There is something special about the first winter roast of the year, choosing your meat, prepping it the day before, sticking it in the oven at breakfast time and then savouring the desperately-tantalising smells all morning until it’s time to eat.
Mmm – I’m salivating as I speak. And, of course, you need great wines to offset your culinary masterpieces. Here’s a few I’ve had recently.
Wines with Lamb
I’m a bit traditional when it comes to wines to go with lamb and like to stick to a great Bordeaux blend to complement the savoury, umami-laden goodness of the slow-cooked meat. The Constantia Glen FIVE 2009 (R270 cellar door) is just sublime.
Interestingly, it’s Petit Verdot-lead which is an unusual choice but one which provides lots of lipsmacking tannins and generous helpings of black fruit.
The Anthonij Rupert Optima 2010 (R140 cellar door) has been one of my favourite wines since I tasted it for the Platter Guide and I think it’s getting better and better. Ripe and robust, yet elegant and with a lovely finish of tobacco leaves, black berries and a hint of cream.
Wines with Pork
Crispy crackling, meltingly-tender meat, rich brown gravy – what’s not to love about pork?
Currently, this is my favourite Sunday roast meat and particularly when I pair it with my husband’s new, absolute favourite wine – the High Road Director’s Reserve 2010 (R250 cellar door). I don’t think I’ve ever heard him rave about a wine like he did this one and if you try it, I daresay you’ll rave too. Soft black berries, smoky hints, elegant and integrated tannins – truly delicious.
My other choice would be for that much-maligned grape Merlot. The 2010 from Hartenberg (R125) has just won bigtime at the Concours Mondial and is definitely one of SA’s best. Aromas of super-ripe black berries give way to a balanced and poised mouthful with supportive tannins and a fresh finish.
Wines with Chicken
White wines can be wintery too you know! Here’s a couple of delicately-oaked beauties to try with a crispy, fragrant roast chook. The Wintersdrift Chardonnay 2013 (R97 cellar door) is actually only partially oaked so retains lots of lemony flavours, backed up by a creamy texture and a refreshing spritz of mouth-tingling acidity.

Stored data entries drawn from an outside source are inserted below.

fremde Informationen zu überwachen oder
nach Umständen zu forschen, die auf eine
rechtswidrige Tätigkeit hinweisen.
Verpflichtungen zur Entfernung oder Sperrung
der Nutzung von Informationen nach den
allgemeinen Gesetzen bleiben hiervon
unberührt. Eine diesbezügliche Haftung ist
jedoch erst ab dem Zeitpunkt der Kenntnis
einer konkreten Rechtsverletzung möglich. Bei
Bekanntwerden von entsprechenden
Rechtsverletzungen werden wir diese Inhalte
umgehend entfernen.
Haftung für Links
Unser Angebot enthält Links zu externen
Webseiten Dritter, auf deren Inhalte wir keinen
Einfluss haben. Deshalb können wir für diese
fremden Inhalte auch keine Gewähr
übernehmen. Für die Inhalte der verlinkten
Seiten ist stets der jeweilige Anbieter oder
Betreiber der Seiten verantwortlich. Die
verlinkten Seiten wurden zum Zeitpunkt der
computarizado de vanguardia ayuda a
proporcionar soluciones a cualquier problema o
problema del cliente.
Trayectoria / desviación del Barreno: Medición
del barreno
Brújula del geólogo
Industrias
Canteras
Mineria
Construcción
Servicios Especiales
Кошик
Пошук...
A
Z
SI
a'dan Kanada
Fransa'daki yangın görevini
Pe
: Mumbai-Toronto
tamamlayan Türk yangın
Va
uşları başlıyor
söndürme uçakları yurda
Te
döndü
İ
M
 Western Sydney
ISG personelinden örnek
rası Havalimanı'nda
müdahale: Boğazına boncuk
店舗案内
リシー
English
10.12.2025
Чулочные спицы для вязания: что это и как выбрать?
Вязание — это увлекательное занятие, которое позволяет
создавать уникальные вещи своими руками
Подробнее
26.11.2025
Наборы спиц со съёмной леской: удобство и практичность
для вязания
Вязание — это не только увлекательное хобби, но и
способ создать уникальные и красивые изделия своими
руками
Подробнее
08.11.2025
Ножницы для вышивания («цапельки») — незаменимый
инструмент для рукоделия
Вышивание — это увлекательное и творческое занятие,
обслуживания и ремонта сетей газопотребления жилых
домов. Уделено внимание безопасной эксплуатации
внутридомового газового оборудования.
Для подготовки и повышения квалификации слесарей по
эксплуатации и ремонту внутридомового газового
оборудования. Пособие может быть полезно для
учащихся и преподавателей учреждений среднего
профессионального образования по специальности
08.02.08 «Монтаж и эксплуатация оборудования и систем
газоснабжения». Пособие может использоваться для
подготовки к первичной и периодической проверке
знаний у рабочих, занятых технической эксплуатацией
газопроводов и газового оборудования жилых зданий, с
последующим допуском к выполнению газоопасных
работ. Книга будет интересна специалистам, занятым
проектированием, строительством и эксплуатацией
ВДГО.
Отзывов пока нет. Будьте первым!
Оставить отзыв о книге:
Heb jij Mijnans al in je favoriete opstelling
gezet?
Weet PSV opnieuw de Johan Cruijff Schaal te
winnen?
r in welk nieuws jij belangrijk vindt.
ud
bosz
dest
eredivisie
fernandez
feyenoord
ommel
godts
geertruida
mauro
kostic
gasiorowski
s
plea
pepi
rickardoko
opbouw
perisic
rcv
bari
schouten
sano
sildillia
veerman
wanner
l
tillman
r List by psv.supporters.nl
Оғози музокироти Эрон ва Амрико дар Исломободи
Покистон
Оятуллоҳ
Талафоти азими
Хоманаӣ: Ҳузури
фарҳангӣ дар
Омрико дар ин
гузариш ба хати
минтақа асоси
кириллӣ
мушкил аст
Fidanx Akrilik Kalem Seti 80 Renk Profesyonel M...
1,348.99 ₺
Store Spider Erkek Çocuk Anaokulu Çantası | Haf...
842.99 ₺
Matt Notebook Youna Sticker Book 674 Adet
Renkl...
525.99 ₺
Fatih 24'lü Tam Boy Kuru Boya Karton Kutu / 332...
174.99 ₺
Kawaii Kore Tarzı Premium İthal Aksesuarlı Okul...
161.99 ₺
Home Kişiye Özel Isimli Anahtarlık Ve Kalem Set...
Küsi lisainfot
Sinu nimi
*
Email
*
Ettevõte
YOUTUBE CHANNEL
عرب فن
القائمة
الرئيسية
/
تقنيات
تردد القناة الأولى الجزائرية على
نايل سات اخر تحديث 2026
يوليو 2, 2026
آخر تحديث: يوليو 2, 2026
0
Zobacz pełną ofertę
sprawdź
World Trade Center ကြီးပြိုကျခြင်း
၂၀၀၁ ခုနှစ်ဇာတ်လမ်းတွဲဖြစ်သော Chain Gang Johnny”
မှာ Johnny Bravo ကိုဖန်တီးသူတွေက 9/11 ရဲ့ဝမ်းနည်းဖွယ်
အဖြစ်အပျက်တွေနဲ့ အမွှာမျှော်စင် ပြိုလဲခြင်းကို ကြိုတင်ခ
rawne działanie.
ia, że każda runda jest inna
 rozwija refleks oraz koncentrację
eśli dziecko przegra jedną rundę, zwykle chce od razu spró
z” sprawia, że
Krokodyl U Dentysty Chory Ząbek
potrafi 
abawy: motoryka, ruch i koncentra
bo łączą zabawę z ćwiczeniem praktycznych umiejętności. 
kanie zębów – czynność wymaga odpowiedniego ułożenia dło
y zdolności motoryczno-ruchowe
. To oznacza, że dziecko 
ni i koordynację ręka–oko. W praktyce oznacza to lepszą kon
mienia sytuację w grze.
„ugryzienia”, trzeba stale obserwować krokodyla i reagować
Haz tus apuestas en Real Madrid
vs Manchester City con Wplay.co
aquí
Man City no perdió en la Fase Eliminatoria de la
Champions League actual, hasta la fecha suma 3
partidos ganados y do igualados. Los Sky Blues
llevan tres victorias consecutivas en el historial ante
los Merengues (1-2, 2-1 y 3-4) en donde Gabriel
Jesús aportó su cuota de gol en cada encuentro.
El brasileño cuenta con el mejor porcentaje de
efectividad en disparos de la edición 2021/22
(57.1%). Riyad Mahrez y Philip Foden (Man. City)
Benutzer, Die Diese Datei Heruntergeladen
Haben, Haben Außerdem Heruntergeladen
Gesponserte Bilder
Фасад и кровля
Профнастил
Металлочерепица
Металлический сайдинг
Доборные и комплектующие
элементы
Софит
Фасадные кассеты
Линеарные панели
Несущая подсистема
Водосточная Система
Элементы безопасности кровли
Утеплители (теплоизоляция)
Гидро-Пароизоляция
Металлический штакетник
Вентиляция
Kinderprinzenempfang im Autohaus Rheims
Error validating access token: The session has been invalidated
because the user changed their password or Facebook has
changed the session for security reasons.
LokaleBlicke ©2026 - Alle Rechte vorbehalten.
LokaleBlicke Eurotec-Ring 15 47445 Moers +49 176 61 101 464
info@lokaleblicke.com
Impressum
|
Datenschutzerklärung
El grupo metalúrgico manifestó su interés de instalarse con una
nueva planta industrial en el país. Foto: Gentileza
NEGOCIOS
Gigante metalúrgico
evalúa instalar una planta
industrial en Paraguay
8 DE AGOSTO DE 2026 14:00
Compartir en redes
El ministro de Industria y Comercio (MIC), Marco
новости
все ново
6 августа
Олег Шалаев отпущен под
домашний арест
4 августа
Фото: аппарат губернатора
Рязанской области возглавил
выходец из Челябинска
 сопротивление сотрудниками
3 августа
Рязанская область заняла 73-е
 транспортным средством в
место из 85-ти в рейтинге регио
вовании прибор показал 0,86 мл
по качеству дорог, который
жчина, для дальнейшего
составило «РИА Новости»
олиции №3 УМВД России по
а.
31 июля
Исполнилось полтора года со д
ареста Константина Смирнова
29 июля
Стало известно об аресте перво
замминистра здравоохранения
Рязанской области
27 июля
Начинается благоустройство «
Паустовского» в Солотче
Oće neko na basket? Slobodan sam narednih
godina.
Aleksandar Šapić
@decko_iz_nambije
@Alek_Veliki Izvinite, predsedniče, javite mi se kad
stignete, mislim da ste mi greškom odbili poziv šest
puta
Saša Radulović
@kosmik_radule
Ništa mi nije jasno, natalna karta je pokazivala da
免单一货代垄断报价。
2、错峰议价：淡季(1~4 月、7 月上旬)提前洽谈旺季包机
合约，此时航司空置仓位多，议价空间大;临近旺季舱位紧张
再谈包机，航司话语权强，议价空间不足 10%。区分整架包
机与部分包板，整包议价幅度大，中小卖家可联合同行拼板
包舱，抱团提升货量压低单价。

The Carl Everson Chenin Blanc 2013 (R125 cellar door) from Opstal Wines also uses minimal oak (all 3rd and 4th fill) but it’s just enough to round out the spicy and rich caramelised pineapples and pears. Lively acidity finishes the wine off deliciously.
Wines with Beef
Hearty roast beef – whether it’s primerib, sirloin or ribeye – is the perfect Sunday roast in the minds of many. Try yours with something equally hearty and robust such as the Fleur du Cap Cabernet Sauvignon 2012 (R75 cellar door). This is an excellent price for a modern, more-ish wine with sweet black berries and soft, juicy tannins.
Or go for something a little more unusual such as the Oldenburg Cabernet Franc 2011 (R200 cellar door) which pairs elegant tannins and soft black fruit with a fresh tea leaf and tomato edge. Savoury, warming and lovely.
Wines with Game
Both my choices for roast venison or slow-cooked kudu are Syrah, both are examples which go for spicy grace over power. The Woolworths Radford Dale Reserve Syrah 2012 (R99.95 from most stores) is an elegant accompaniment which emphasises the peppery side of Syrah whilst still backing it up with black and red cherry fruit.
Lovely with a springbok shank. Or try the La Motte Syrah 2011 (R139 cellar door), recently name-changed from Shiraz to help customers understand the style of wine. And very stylish it is too – clean fresh red and black berries with ladles of sweet spice – pepper, nutmeg, cinnamon and cloves. Very pleasurable indeed.